Mais voilà, aujourd’hui, une voiture neuve ne coûte que 30 000 $ environ. Et si vous allez à Detroit, à l’heure actuelle, vous pouvez acheter un logement moyen pour 40 000 $ seulement, ce qui est inférieur à la moyenne nationale de 1980.
Le « mystère » de Janet Yellen
A présent, Janet Yellen, présidente de la Fed, est perplexe…
C’est un « mystère », dit-elle. Les Etats-Unis sont censés avoir atteint le plein emploi. (Cela qui sous-entend que l’économie fonctionne presque à pleine capacité.) Quant au taux directeur de la Fed, il est toujours au-dessous de zéro, en termes réels… les prix à la consommation devraient augmenter.
Mais les derniers chiffres de l’inflation des prix à la consommation ne révèlent qu’une hausse de 1,5% par an… et non de 2%, comme le souhaiterait Mme Yellen. Pourquoi ?
Parce que le système est truqué par l’argent falsifié… et qu’il en est dépendant désormais.
Les emprunteurs privés ne sont pas « évincés » car la masse d’épargne falsifiée est – du moins en théorie – infinie. Donc, les taux d’intérêt n’augmentent pas… et ne corrigent pas automatiquement les excès sur les marchés financiers.
L’inflation des prix à la consommation n’augmente pas non plus car le monde est inondé de crédit, et non d’argent réel.
Le crédit dope Wall Street et la Chine. Il n’a pas grand effet sur les prix à la consommation. Il ne va pas chez les propriétaires de logements, à Detroit, ou chez les métallurgistes, à Donora.
Par conséquent, la Fed ne constate ni hausse de l’inflation ni hausse des rendements. Elle ne corrige jamais ses erreurs, car elle ne reçoit jamais le message.
Du moins… pour l’instant. Mais c’est sur le point de changer sérieusement.
A présent, la Fed promet de continuer à relever les taux d’intérêt à court terme. A la place de son assouplissement quantitatif (consistant à acheter des obligations en actionnant la planche à billets et en les ajoutant à son bilan), elle a entamé une politique de resserrement quantitatif (elle va laisser ce bilan se réduire).
Au lieu de l’argent facile – le seul type d’argent qu’ait connu une génération – elle promet une nouvelle politique.

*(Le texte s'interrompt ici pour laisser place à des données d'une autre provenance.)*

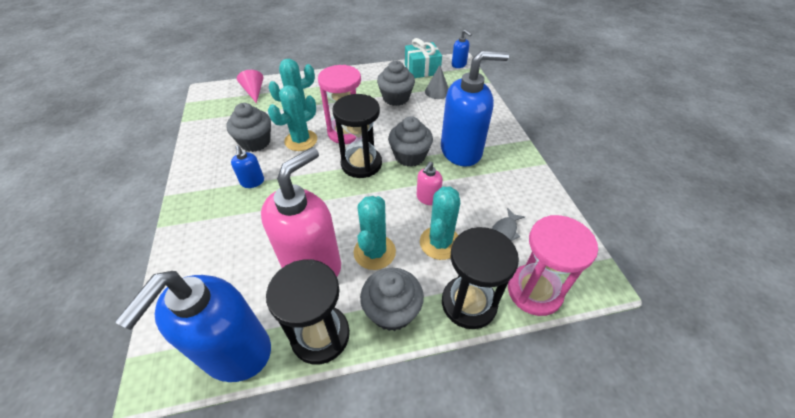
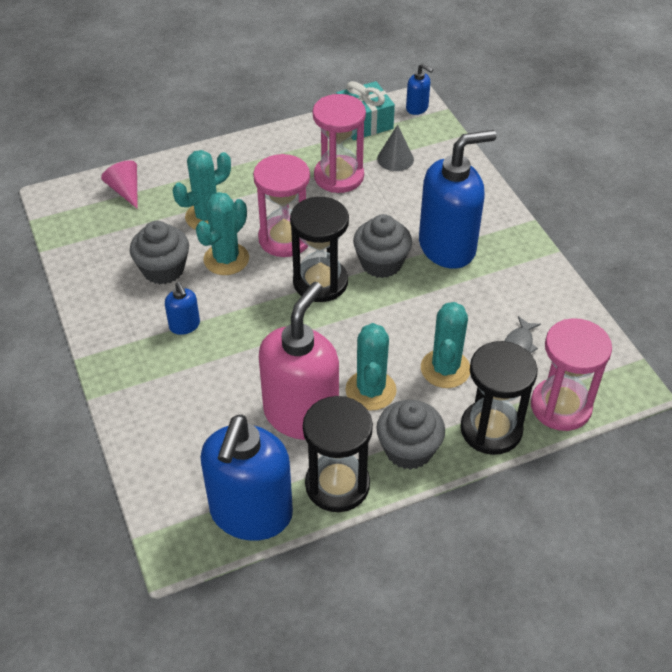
camera: 10 degrees left, 0 degrees up
(396, 98) = (339, 176): grey cupcake -> pink hourglass
(428, 198) = (418, 317): pink soap dispenser -> none

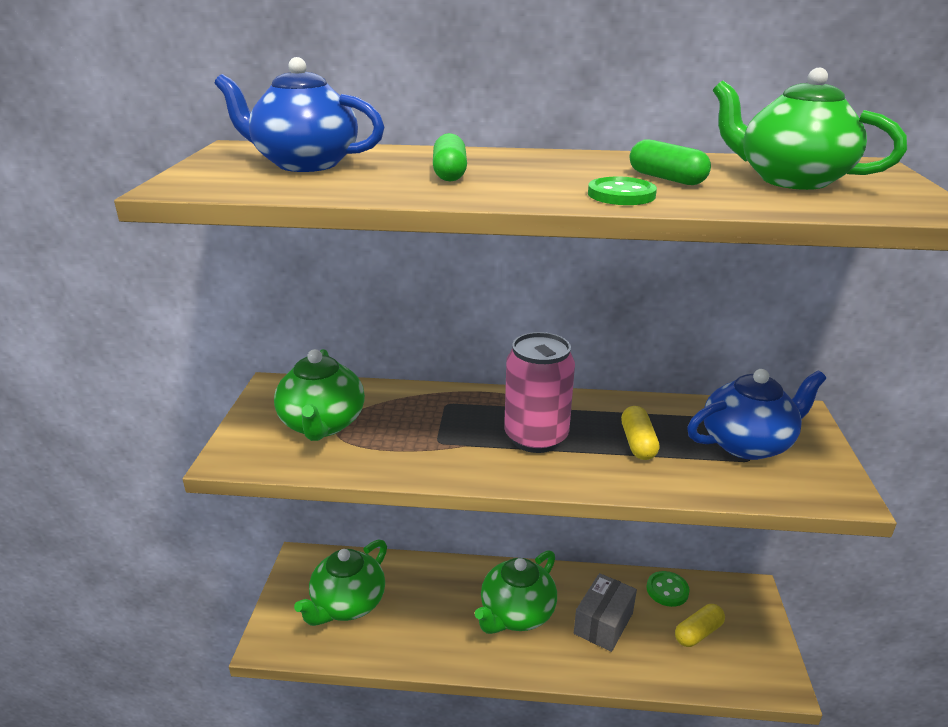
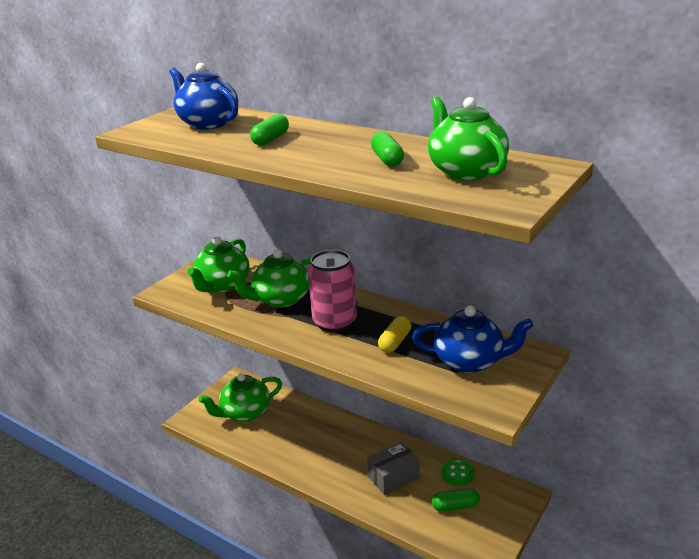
camera: 30 degrees right, 0 degrees up
(516, 614) = (341, 452): green teapot -> green teapot (281, 299)
(621, 195) = (336, 167): green button -> none
(698, 633) = (455, 506): yellow capsule -> green capsule

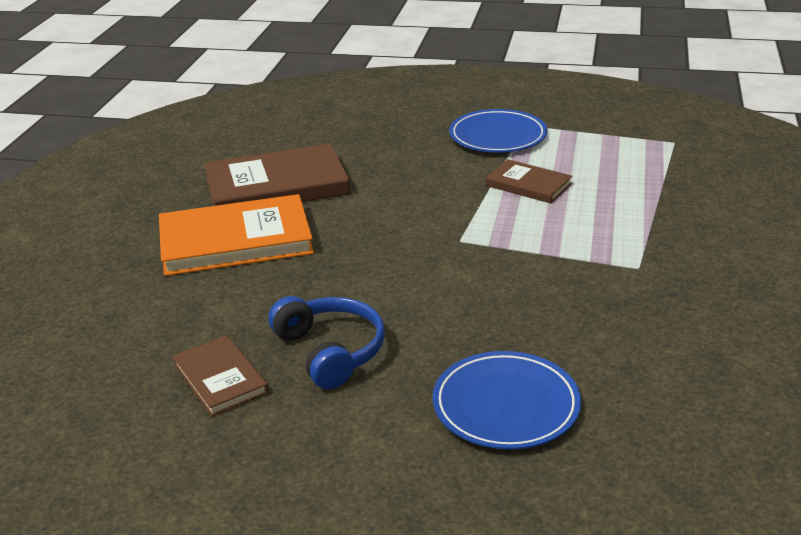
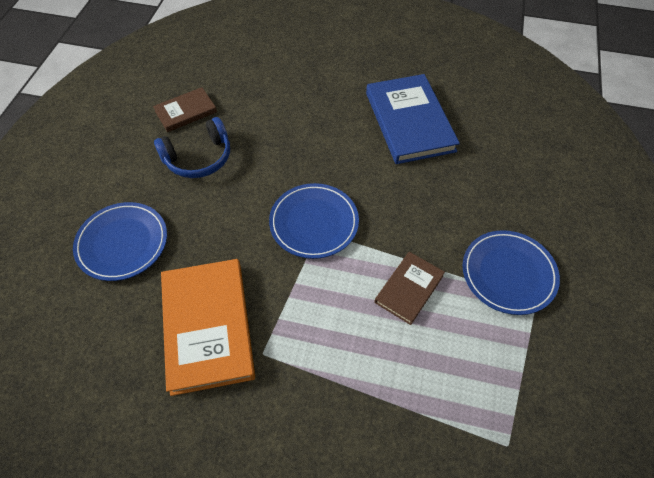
camera: 90 degrees right, 25 degrees up
(235, 241) = (332, 106): orange book -> orange book (207, 326)
(277, 186) = (409, 121): brown book -> blue book
(447, 245) = (314, 223): none -> blue plate

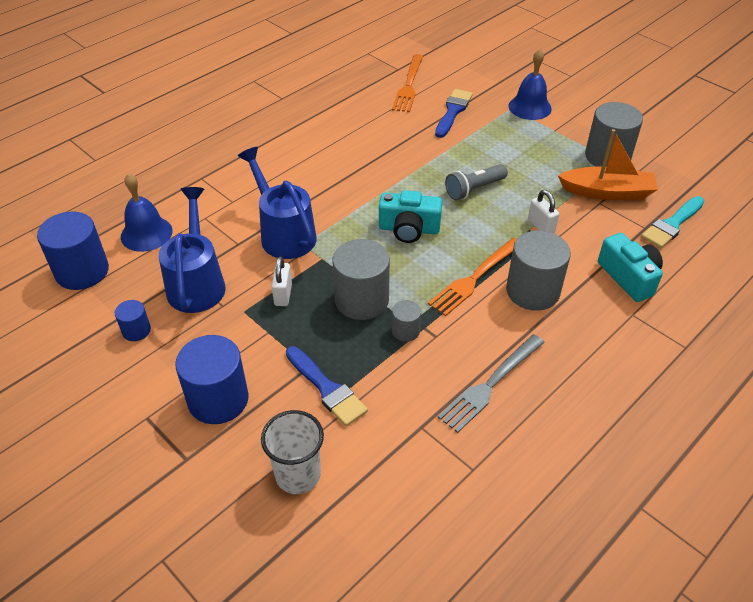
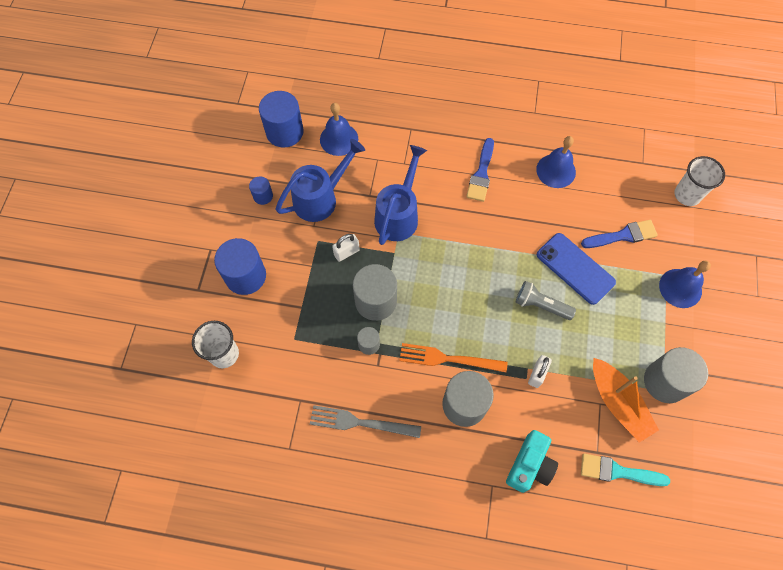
camera: 55 degrees right, 20 degrees up
(326, 388) = (292, 328): blue brush -> blue brush (481, 173)
(352, 115) = (556, 171): none -> blue bell
(409, 86) = (627, 184): orange fork -> none
(409, 229) = (463, 288): turquoise camera -> none
(451, 63) = (687, 195): none -> white cup
(457, 152) = (575, 268): none -> blue phone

La rigueur monétaire, dit-elle, c’est du dernier cri. La Fed dit qu’à partir de ce mois-ci, elle va réduire progressivement le volume des obligations qu’elle a amassées depuis que M. Greenspan a commencé à soutenir les marchés financiers en 1987…
Et lorsque la création de crédit commence à se contracter… lorsque les investisseurs commencent à comprendre que l’argent facile, c’est terminé… alors des univers parallèles se télescopent.
L’économie financière – dupée par le crédit de la Fed depuis ces 40 dernières années – va rentrer bille en tête dans l’économie réelle du quotidien. Elles vont se fracasser toutes les deux.
Là – nous ne pensons pas prendre trop de risque – la Fed recevra le message…
Et, une fois de plus, elle réagira de façon inappropriée, bien entendu.